Massa's political trajectory carries echoes of the Kirchners' own. In the 1990s, Kirchner and her husband Néstor were loyal supporters of President Carlos Menem, only to run against him in the 2003 election with a promise to break with his right-wing policies they had helped implement.

“Peronism is turning into its own opposition,” says historian Samuel Amaral, “but this has happened in the past. In the 1970s, Peronist trade unionists and Peronist guerrillas fought each other.”

Should she fail to halt the Massa bandwagon, Kirchner might be forced to turn to Daniel Scioli as her chosen successor in 2015. The former speedboat racer served as her husband's vice-president and as governor has run Buenos Aires province. His huge popularity based on a warm, easy-going personality has at times earned him Kirchner's enmity.
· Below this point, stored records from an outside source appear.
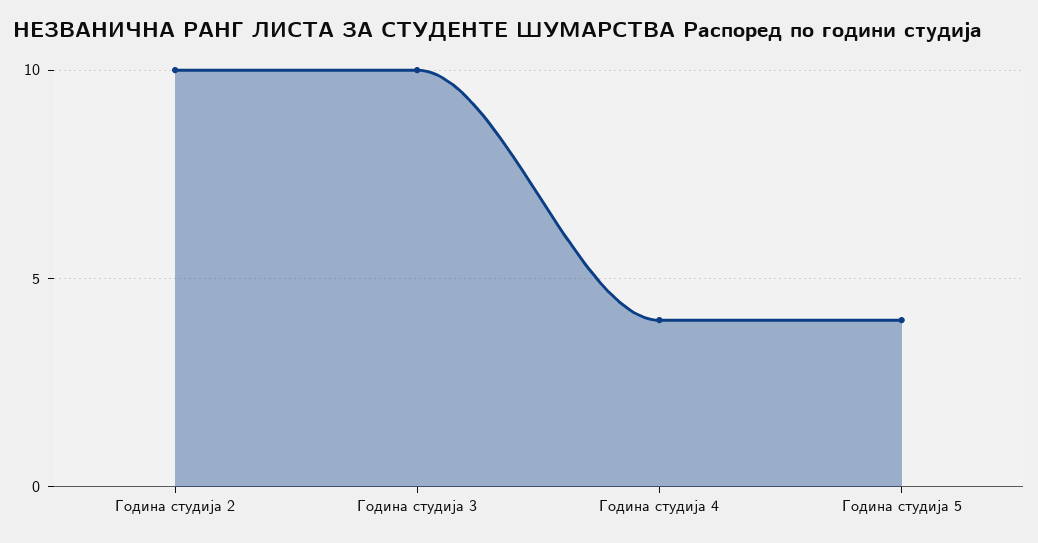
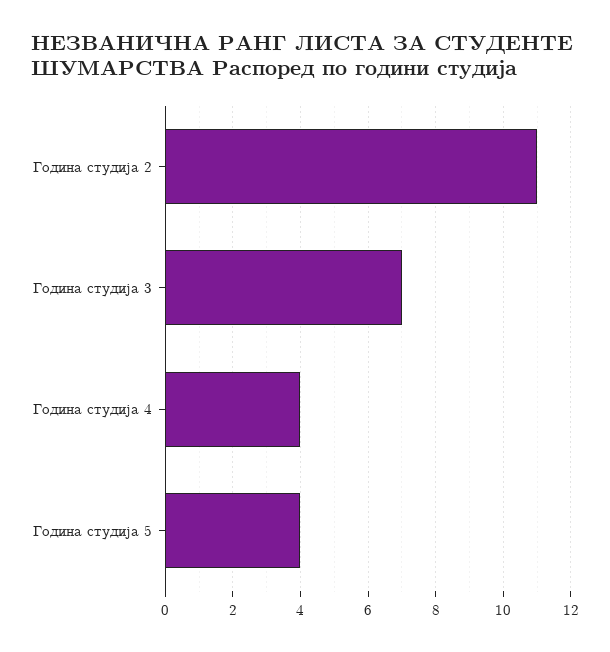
  {
-   "Година студија 2": 10,
+   "Година студија 2": 11,
-   "Година студија 3": 10,
+   "Година студија 3": 7,
    "Година студија 4": 4,
    "Година студија 5": 4
  }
A deal though to succeed her could help preserve part of her legacy, increasingly under attack amid mounting economic problems.

Scioli recently called a meeting of Peronist barons at the party’s national headquarters, a clear signal of his own desire to lead the party in 2015. Where he would lead them is unclear. In the 1990s he was a loyal Menemista, over the last decade a loyal Kirchnerista.

For most of the party bosses who answered his call, such ideological questions are secondary. If Scioli can convince them he is the best bet to keep the movement in power, he will be the man to beat in 2015. If not, the bosses’ attentions will increasingly turn to Massa.